If Spanish workers were to abandon the PSOE the alternatives are not inspiring. The main such alternative is the PCE and its electoral front, Izquierda Unida, which got 10.6% of the vote in the March elections. The PCE does behave like a left Social-Democratic party, taking socialist positions on peace, the economy, citizens’ rights, racism, etc. It is however an electoral force, not a party of mobilisation. The PCE seeks alliances with the PSOE but if these are not forthcoming it is capable of making deals with the right. The constant haemorrhage to the PSOE continues as the PCE is unable to deliver power, jobs or influence. The latest batch of defectors are led by former leader Sartorius who has transformed his Nueva Izquierda faction into a party which seeks a deal with the PSOE. In these circumstances the PCE leaders, aware of the left’s weakness, can be tolerant of it. The Maoist parties which flourished in the 1960s and 1970s have disappeared. The once-substantial Mandelite LCR has splintered and submerged itself in nationalism, ecologism and whatever else is fashionable.

The Spanish working class retains a considerable power of resistance. Both of the main trade-union organisations, the Workers Commissions and the UGT, have substantial tendencies opposed to the right-wing leaderships.

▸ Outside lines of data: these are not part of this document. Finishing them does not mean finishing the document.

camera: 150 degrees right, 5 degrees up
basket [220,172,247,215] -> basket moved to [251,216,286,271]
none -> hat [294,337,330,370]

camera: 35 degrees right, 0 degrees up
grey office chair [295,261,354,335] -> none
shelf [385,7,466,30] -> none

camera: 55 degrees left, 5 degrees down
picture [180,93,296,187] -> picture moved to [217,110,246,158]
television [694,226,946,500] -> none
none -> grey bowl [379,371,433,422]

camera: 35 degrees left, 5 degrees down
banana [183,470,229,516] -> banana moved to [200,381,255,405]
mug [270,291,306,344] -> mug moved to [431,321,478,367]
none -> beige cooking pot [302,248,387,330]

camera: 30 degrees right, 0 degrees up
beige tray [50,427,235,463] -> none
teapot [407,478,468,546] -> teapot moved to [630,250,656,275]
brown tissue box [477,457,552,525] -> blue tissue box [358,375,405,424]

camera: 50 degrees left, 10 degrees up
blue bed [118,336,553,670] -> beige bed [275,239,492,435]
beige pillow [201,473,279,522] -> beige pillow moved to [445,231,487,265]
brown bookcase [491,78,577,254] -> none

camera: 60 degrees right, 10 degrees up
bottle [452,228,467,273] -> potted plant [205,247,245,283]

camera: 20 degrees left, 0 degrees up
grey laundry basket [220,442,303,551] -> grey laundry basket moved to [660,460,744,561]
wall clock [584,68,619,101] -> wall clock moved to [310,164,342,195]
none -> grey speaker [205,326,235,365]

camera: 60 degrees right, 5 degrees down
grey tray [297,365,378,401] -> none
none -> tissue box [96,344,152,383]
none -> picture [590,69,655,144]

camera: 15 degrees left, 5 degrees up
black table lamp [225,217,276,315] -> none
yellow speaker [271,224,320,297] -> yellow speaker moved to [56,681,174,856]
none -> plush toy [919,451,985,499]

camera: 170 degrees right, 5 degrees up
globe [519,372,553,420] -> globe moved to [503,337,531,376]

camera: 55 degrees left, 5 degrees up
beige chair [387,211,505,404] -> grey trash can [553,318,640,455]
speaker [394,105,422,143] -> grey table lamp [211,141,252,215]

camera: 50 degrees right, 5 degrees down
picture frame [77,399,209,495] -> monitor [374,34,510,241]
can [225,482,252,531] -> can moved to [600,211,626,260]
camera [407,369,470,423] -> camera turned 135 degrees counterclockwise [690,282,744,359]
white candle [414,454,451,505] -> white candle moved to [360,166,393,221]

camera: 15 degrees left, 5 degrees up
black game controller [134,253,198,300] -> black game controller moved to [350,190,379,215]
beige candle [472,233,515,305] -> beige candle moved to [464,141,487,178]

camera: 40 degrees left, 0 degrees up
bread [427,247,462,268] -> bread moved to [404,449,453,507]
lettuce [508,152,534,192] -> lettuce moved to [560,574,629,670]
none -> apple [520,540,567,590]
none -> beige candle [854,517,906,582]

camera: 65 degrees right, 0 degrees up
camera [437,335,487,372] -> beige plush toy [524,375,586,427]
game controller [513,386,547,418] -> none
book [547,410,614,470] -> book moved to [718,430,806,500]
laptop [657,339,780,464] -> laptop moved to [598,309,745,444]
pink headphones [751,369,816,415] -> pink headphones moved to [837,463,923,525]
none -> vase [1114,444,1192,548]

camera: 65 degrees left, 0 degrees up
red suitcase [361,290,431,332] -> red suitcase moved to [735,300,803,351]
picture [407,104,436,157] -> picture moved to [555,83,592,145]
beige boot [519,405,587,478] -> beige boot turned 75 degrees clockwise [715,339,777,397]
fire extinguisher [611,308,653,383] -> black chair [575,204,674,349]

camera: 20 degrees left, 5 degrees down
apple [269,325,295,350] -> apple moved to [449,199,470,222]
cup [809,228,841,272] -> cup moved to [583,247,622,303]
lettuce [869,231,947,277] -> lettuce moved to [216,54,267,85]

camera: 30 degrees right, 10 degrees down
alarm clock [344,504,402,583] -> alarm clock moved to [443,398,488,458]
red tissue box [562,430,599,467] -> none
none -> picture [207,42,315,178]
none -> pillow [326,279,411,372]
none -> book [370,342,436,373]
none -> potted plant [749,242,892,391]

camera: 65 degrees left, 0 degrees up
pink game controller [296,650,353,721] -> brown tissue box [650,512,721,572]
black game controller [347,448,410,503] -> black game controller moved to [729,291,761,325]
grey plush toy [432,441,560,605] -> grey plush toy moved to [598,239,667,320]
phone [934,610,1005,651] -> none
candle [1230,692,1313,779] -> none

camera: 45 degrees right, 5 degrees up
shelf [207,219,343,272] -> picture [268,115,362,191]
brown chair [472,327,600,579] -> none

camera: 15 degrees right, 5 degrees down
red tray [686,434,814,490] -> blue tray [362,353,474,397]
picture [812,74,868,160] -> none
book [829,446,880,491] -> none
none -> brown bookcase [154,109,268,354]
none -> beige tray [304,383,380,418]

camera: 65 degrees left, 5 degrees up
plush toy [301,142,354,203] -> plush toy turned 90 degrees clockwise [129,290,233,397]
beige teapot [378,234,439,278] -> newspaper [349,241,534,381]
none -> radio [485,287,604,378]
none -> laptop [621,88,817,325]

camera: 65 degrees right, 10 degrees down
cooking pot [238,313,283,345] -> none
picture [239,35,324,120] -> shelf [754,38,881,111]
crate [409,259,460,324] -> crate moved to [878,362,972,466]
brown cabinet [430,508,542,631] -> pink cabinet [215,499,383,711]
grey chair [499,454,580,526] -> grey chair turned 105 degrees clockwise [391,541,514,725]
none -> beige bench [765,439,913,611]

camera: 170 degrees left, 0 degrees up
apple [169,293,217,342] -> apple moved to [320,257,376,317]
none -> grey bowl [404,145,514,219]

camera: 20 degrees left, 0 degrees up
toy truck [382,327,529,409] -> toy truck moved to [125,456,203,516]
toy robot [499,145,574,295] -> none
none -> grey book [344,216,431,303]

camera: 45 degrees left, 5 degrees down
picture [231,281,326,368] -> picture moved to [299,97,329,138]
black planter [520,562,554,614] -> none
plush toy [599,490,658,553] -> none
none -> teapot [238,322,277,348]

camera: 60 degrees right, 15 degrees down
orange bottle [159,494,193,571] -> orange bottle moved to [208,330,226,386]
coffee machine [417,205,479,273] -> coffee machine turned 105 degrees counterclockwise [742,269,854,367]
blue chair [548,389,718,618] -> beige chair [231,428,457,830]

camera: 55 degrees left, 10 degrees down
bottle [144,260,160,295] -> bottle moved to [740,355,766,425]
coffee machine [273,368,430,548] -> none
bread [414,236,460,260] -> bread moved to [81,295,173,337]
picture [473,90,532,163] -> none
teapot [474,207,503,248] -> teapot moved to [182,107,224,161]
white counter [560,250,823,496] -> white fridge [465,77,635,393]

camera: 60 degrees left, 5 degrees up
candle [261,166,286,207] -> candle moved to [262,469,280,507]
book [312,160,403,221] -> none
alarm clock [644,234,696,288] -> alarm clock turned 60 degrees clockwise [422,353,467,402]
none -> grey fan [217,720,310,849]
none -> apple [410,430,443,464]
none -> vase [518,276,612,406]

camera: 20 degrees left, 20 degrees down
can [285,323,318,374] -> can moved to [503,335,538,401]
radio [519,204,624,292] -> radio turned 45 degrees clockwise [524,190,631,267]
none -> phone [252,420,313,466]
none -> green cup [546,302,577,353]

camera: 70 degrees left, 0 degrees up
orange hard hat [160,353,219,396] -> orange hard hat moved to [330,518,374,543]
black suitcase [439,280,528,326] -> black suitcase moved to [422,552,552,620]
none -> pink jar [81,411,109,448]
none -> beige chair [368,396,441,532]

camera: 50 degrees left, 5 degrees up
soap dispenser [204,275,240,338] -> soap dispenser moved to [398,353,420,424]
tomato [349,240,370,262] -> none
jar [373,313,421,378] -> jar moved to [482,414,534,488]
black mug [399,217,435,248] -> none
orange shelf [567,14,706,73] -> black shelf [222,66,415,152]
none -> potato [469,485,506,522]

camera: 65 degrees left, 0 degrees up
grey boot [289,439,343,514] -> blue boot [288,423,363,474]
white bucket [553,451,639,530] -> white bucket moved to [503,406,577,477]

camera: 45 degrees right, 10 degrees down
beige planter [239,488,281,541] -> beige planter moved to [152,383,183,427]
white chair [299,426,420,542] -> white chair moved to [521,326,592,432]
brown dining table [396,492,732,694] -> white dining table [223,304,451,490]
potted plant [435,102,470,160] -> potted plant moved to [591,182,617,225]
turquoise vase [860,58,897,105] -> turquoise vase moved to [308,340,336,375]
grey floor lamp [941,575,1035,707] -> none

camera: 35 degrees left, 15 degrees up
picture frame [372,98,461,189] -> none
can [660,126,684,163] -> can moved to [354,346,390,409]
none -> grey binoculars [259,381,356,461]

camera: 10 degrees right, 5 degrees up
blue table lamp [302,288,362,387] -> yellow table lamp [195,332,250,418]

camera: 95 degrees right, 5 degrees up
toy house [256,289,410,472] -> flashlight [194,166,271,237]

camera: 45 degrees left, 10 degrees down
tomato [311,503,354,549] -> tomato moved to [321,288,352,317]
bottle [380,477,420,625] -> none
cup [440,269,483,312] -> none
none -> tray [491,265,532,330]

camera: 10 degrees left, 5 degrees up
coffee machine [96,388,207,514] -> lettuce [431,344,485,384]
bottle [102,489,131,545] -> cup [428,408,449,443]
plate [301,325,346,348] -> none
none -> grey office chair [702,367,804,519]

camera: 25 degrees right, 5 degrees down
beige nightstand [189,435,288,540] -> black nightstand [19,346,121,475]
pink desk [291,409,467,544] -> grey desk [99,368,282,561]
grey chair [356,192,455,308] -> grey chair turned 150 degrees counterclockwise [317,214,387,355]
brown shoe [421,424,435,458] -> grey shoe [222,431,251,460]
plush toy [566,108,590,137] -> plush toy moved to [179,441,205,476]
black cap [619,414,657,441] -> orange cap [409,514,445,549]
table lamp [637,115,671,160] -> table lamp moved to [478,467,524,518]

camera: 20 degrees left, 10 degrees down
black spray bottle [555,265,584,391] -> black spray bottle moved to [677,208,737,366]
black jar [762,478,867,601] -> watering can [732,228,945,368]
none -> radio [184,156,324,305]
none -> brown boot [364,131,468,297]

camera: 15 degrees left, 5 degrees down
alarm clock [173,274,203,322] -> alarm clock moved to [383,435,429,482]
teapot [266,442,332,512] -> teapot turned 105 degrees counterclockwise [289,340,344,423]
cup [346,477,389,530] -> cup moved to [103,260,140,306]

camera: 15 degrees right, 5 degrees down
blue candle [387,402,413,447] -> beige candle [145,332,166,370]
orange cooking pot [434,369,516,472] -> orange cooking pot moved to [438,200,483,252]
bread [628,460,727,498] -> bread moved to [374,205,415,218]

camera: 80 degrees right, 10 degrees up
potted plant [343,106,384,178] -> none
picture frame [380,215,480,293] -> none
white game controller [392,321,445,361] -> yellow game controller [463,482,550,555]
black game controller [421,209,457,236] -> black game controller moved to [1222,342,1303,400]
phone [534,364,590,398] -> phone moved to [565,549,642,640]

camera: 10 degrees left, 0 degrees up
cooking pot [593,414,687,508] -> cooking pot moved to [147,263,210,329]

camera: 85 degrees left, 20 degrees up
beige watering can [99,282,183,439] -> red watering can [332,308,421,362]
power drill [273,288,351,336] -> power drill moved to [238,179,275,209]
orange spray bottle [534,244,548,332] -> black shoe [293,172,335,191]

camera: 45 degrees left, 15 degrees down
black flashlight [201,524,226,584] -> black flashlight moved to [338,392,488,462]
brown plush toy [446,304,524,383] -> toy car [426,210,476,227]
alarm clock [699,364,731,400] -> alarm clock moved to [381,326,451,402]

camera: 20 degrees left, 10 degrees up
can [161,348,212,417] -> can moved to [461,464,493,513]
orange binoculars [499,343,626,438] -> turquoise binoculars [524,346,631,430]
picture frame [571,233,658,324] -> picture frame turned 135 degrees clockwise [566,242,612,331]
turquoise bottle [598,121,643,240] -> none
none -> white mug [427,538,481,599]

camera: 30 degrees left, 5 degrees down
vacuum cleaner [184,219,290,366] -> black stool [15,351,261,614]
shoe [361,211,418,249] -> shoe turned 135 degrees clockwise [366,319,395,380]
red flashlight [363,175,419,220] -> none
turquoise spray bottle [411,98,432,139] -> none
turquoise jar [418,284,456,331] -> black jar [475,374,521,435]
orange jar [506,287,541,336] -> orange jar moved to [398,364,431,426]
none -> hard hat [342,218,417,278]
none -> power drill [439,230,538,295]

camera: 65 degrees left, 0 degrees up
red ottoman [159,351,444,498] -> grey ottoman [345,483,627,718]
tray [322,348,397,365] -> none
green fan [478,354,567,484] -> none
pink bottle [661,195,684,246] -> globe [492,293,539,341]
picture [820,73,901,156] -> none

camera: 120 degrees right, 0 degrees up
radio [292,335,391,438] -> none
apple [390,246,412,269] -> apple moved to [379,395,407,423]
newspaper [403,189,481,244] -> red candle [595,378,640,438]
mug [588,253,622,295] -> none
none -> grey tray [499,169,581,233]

The class struggle can be expected to heat up if the new conservative government tries to curb public spending by cutting pensions, health care and social benefits. The government is aware of that and has, so far, proceeded cautiously. There is little doubt that the PSOE will put on a left face in opposition. As the party’s structure provides few opportunities for rank-and-file action it is difficult for revolutionaries to work directly within it. However, whether as part of Izquierda Unida or as independently organised groups, the terribly weak Marxist forces will have to find a way to split the PSOE or remove its right-wing leadership.